Imagine an world where you’re an outsider, outcast and an intruder. Hostile glares and disdainful stares on the bus. Whispers and rumours in class spreading like wildfire behind your back. Ignorance and idiocy. They think you’re inadequate, unimportant , irritable and in cable of ever fitting in. And you feel isolated, like your’e alone on an island. But you must survive in this brutal land. Be brave and learn to swim. Swim away from their mindlessness, their rude comments and attempts to taunt you.
Kasienka is from Poland. She grew up there and thats her true home, where her heart is. But Kasineka and her mum head for England to find their long lost father who abandoned them. She starts school and gets put into a lower class. Finding friends becomes problematic. She feels like an alien amongst them, she has to pay the price for being different. She comes across Claire, who torments her and makes her life even more of a misery. But Kasienka turns to the thing she loves to do most. Where she can escape and move into another world. Flow and twirl in happiness, away from bullies and away from school. She is free and can let go and this is where she feels truly at home.
This is the type of books thats gets to your heart and soul and stays there. It teaches you the tough life immigrants face. This story is written in blank verse, giving it a free feeling and a different style to most books you read. Kanoro was my favourite character. Kanoro is a Kenyan doctor who lives in the next room to Kasienka and her mum. Kanoro provides a ray of light, love, wisdom and kidness to the Polish immigrants.
Overall, I loved this book. The believable characters, the setting, the theme of refugees, all makes it a memorable and engaging book. I would recommend this book for children aged between 11-14.
George from Eltham College says:
Weight of water by Sarah Crossman is a heart-rending and exciting book, full of adventure into the unknown. Kasienka, a determined twelve-year old from Poland, is missing her father. He left a note one morning saying he was off to England… That was all he told them.

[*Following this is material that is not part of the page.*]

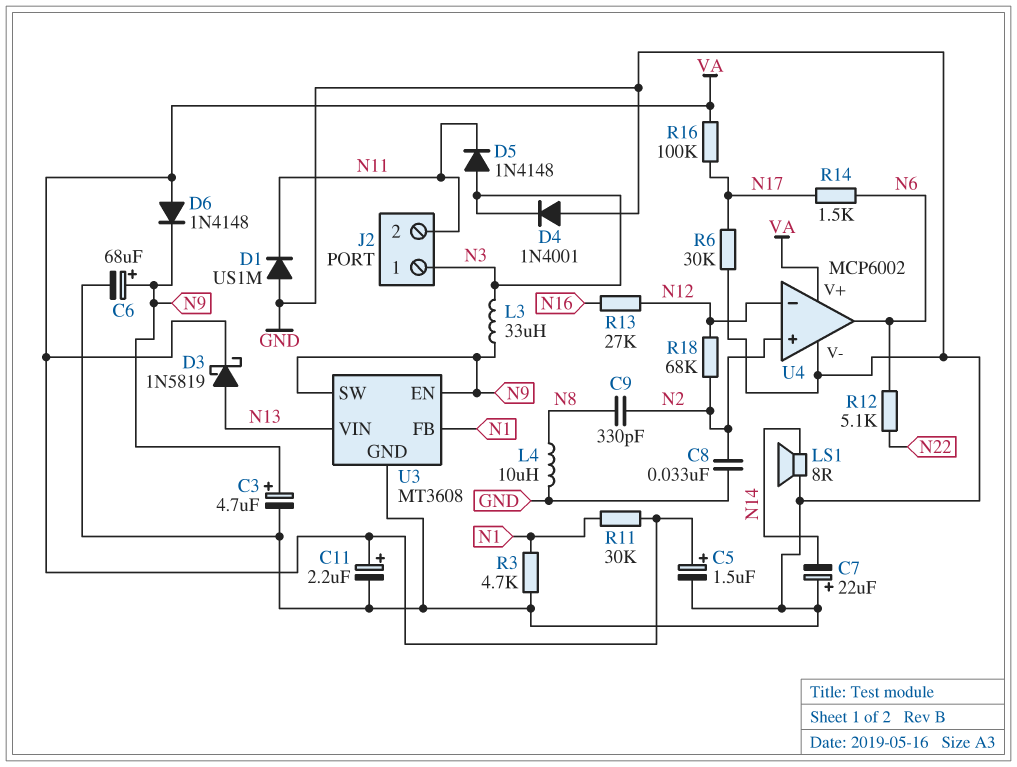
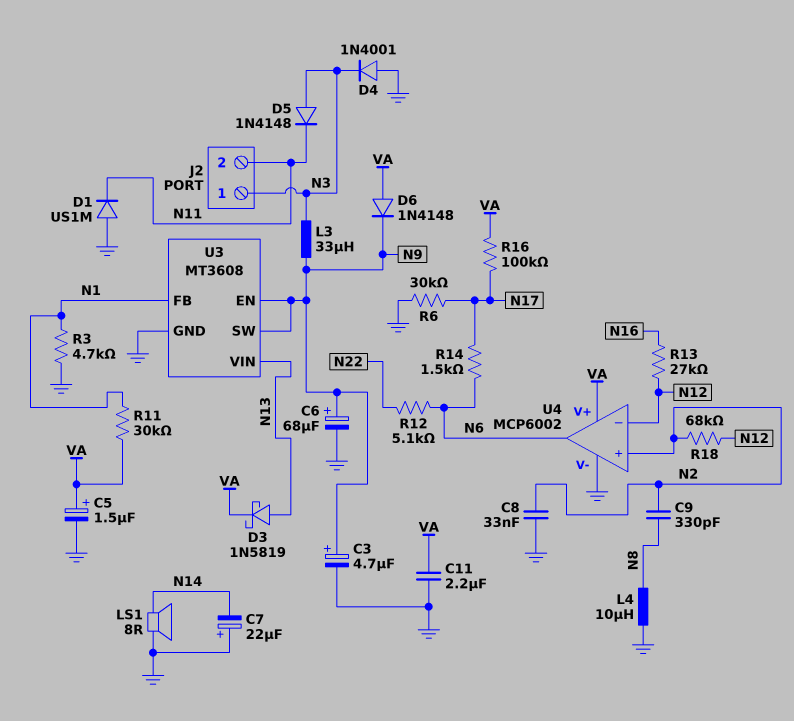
C11: 2.2uF (plus VA, minus GND) -> 2.2uF (GND, VA)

This book is all about Kasienka and her mother searching for her dad. It is a new perspective of how people find new countries and homes difficult to deal with and how their emotions change.
Kieran from Eltham College says:
The weight of water is a wonderful book. Sarah Crossan has done a magnificent job of writing this book in a unique manner. I would normally not choose a book that is written in verse because it has never appealed to me, even though I normally like poetry. I find that the book gives you a different view to how we would normally see the world. It is a beautiful book and I would recommend it to anyone.
At first The Weight of Water throws you because it’s poetry, but very quickly you get used to the format and it tells an interesting tale. It’s a tale that makes you think –in these times of Brexit are we treating those who come here to work with respect? Do we do so in schools? Or does this just provide the bullies in our society with another victim.
One of the messages I took from The Weight of Water is that whatever country we come form we are all the same, and that we should try and help not hinder each other.
I also love the idea that competitive sport becomes a release for the central character.
A good and thought provoking read.
This is delightful and heart warming. It give an insight form Kasienka’s point of view arriving in Britain as an immigrant and what she makes of her “New world”.